Pasadas unas pocas de horas la protesta iba perdiendo fuerza y los manifestantes se iban retirando a sus domicilios. Pasadas más horas tan sólo quedaba un joven tejano con su pancarta a cuestas y su mirada perdida. Se le acercó un policía y le insinuó que se retirara a casa pues con su pancarta, sus azules ojos y sus vueltas alrededor de la prisión no iba a cambiar el mundo. El joven tejano miró sonriente al polí y muy amablemente le dijo: “Sé perfectamente que no voy a cambiar el mundo, pero lo que yo no quiero es que el mundo me cambie a mí”. Y siguió impasible hasta que un fuerte olor a carne quemada penetró la densa niebla que reinaba en esa noche de muerte.
Con el tiempo que llevo en este mundo he llegado a la conclusión que los hombres, por supuesto que las mujeres ¡eh¡, no se dividen en personas de izquierdas y derechas sino en seres con ideales o no. Yo he visto a muchos seres cambiar de derecha a izquierda y viceversa en función de euros, poderes y prestigios. Y también los he visto mantener una postura contracorriente, mientras a su alrededor existían saltadores de pértiga intentando saltar esas corrientes y colocarse al otro lado de la corriente.
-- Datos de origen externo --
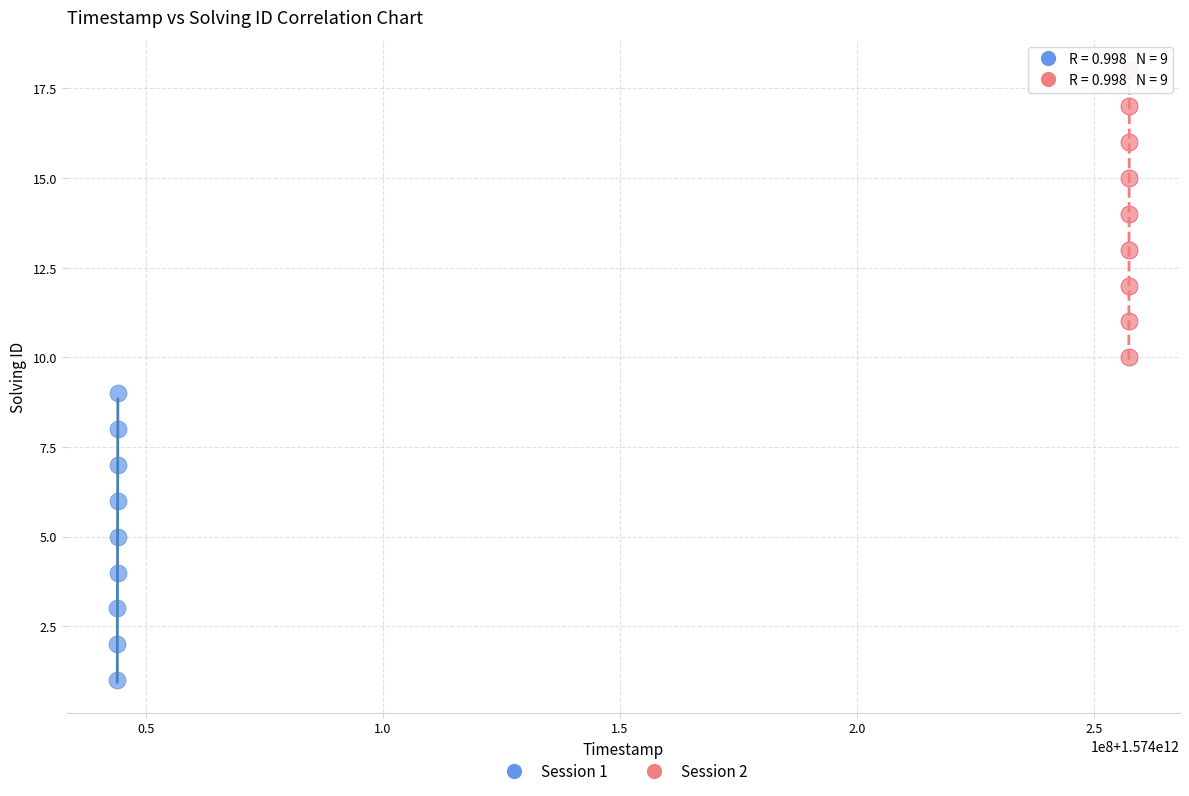

Which series contains the lowest Y value?

Session 1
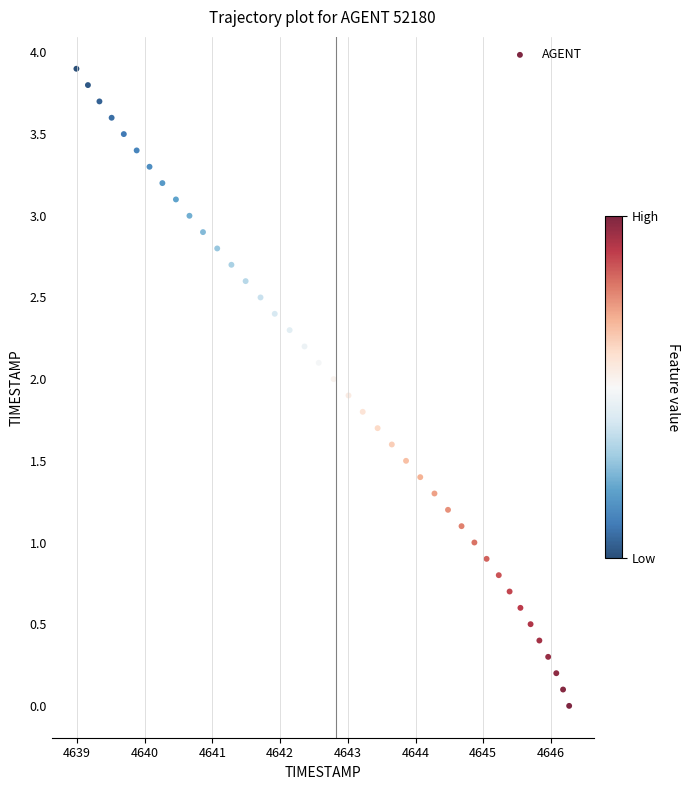

What is the range of X values (max minus min)?

7.3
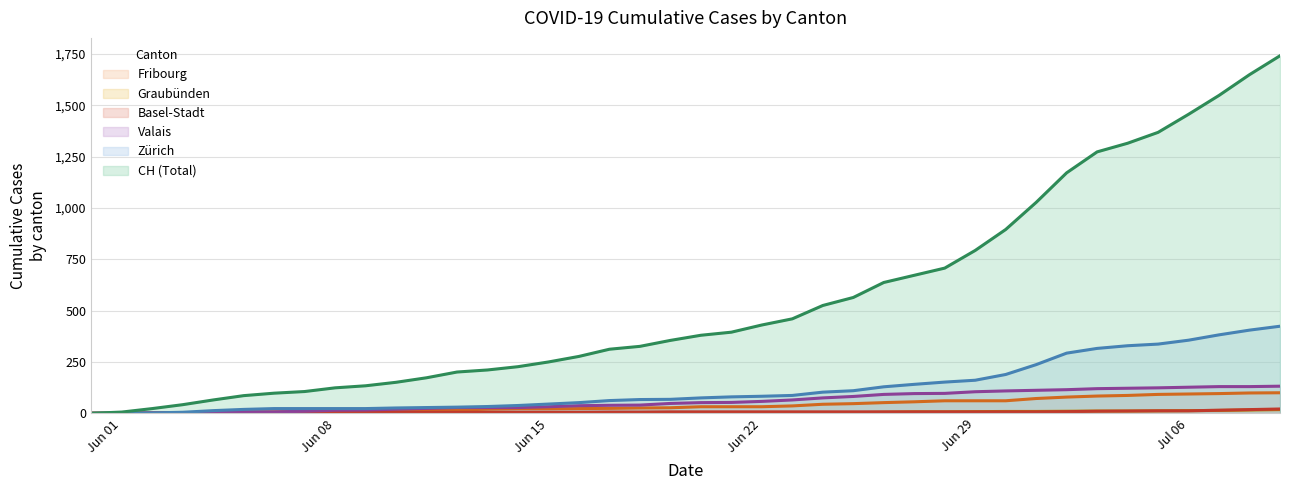

True or false: GR and CH cross at least once.

False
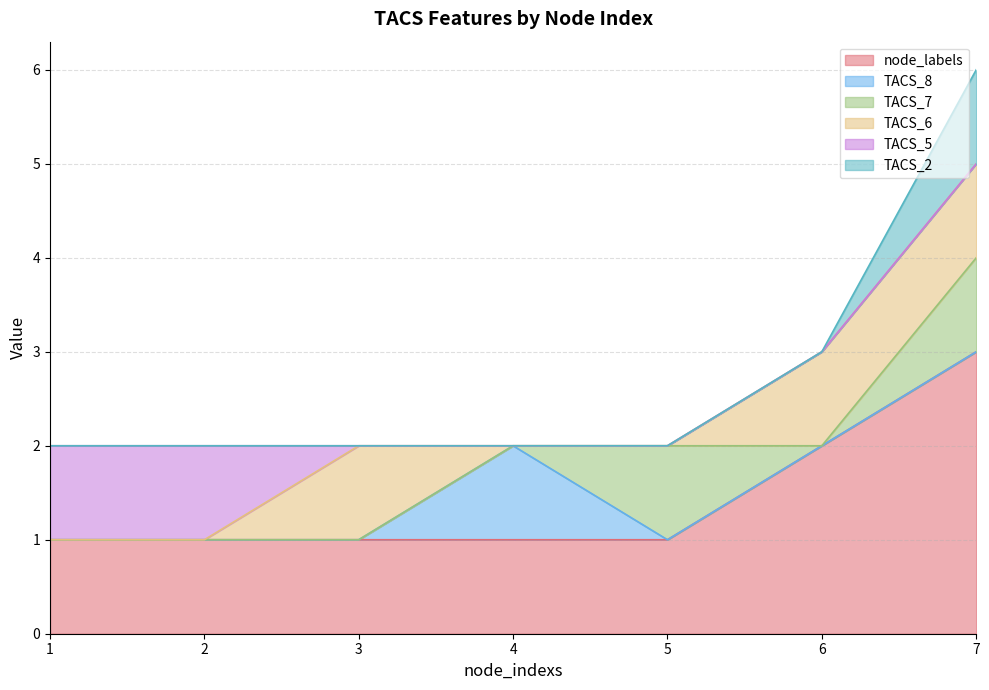

Reading left to right, what are all the values shown in this chart?

node_labels: 1=1	2=1	3=1	4=1	5=1	6=2	7=3
TACS_8: 1=0	2=0	3=0	4=1	5=0	6=0	7=0
TACS_7: 1=0	2=0	3=0	4=0	5=1	6=0	7=1
TACS_6: 1=0	2=0	3=1	4=0	5=0	6=1	7=1
TACS_5: 1=1	2=1	3=0	4=0	5=0	6=0	7=0
TACS_2: 1=0	2=0	3=0	4=0	5=0	6=0	7=1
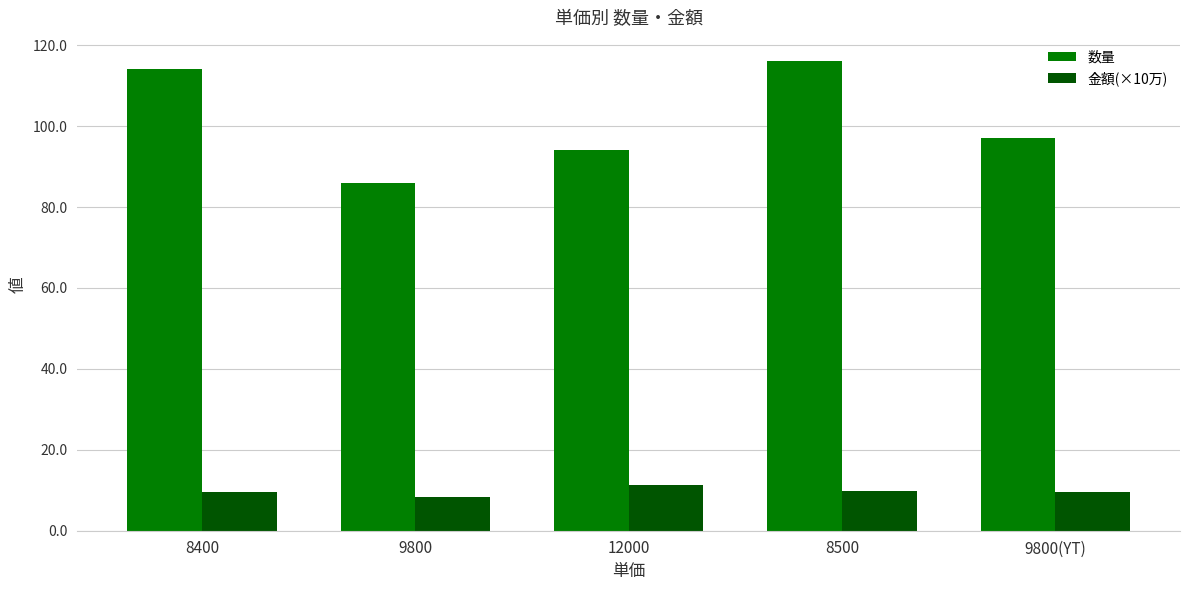

What position from the right is 12000?

3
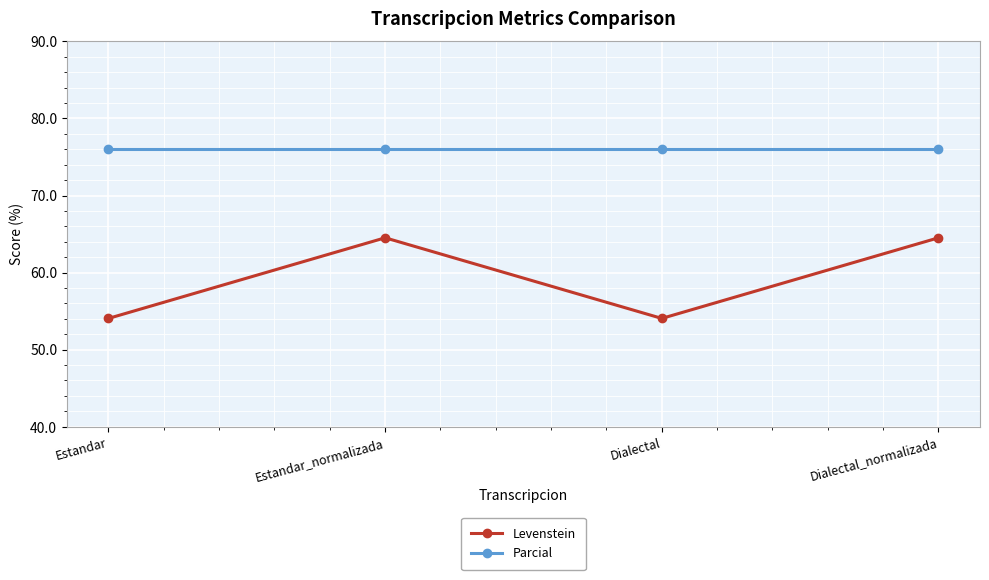

What is the label of the 2nd point from the right?

Dialectal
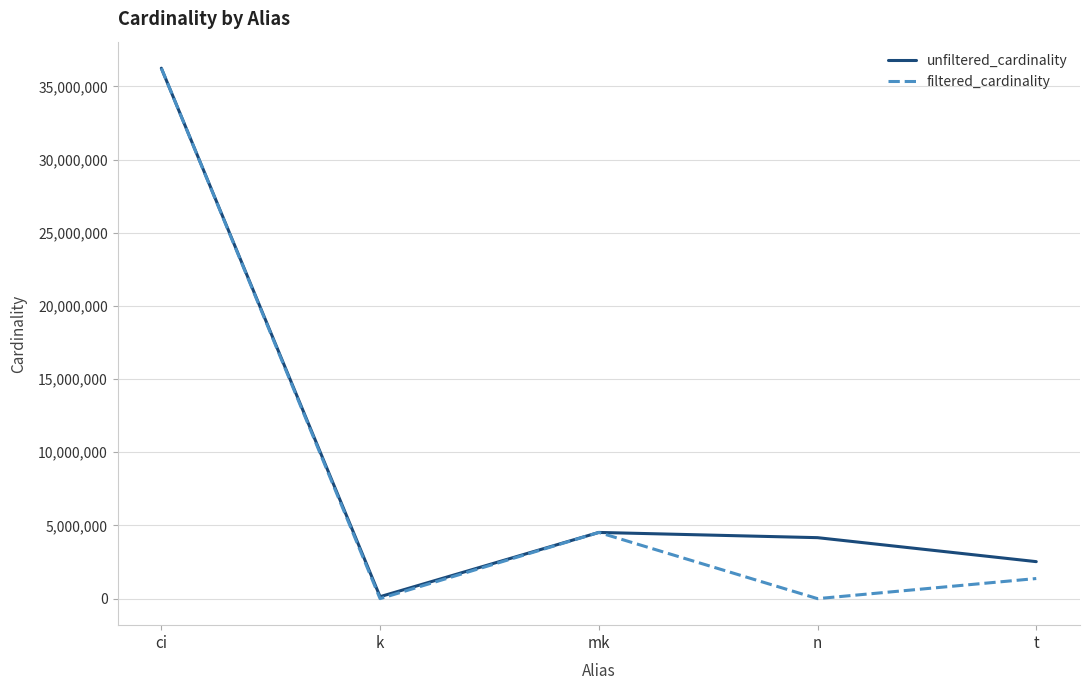

How many lines are shown in the chart?

2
Viene esto a cuento porque hay un barco encallado en plena Bahía de Algeciras frente a las playas de Getares y el Chinarral escupiendo 350 toneladas de petróleo. No es desde luego el Prestige ni tampoco dicha Bahía es la Costa de la Muerte gallega.
Finas arenas frente a playas rocosas, silencio frente a las charangas del “nunca mais”, poca cosa frente al gran desastre ecológico, una Andalucía apagada por un gobierno servil frente a una Galicia gobernada por el Partido Popular. La Bahía de Algeciras es una enorme Estación de Servicios, una gran gasolinera, donde los buques hacen sus transfusiones de fuel oil, un peligro que un día puede estallar y llevarse buena parte de su rica fauna y más.
Nadie habla. La gente pasa esperando el 18 de febrero para también pasar. No sé si Zarrias o Chaves o Plata o Zapatero han estado por el lugar. Tampoco me importa. Lo que a mí me importa es escribir estas líneas para que al igual que al joven tejano el mundo, el poder, la políticas y la mentira no me cambien.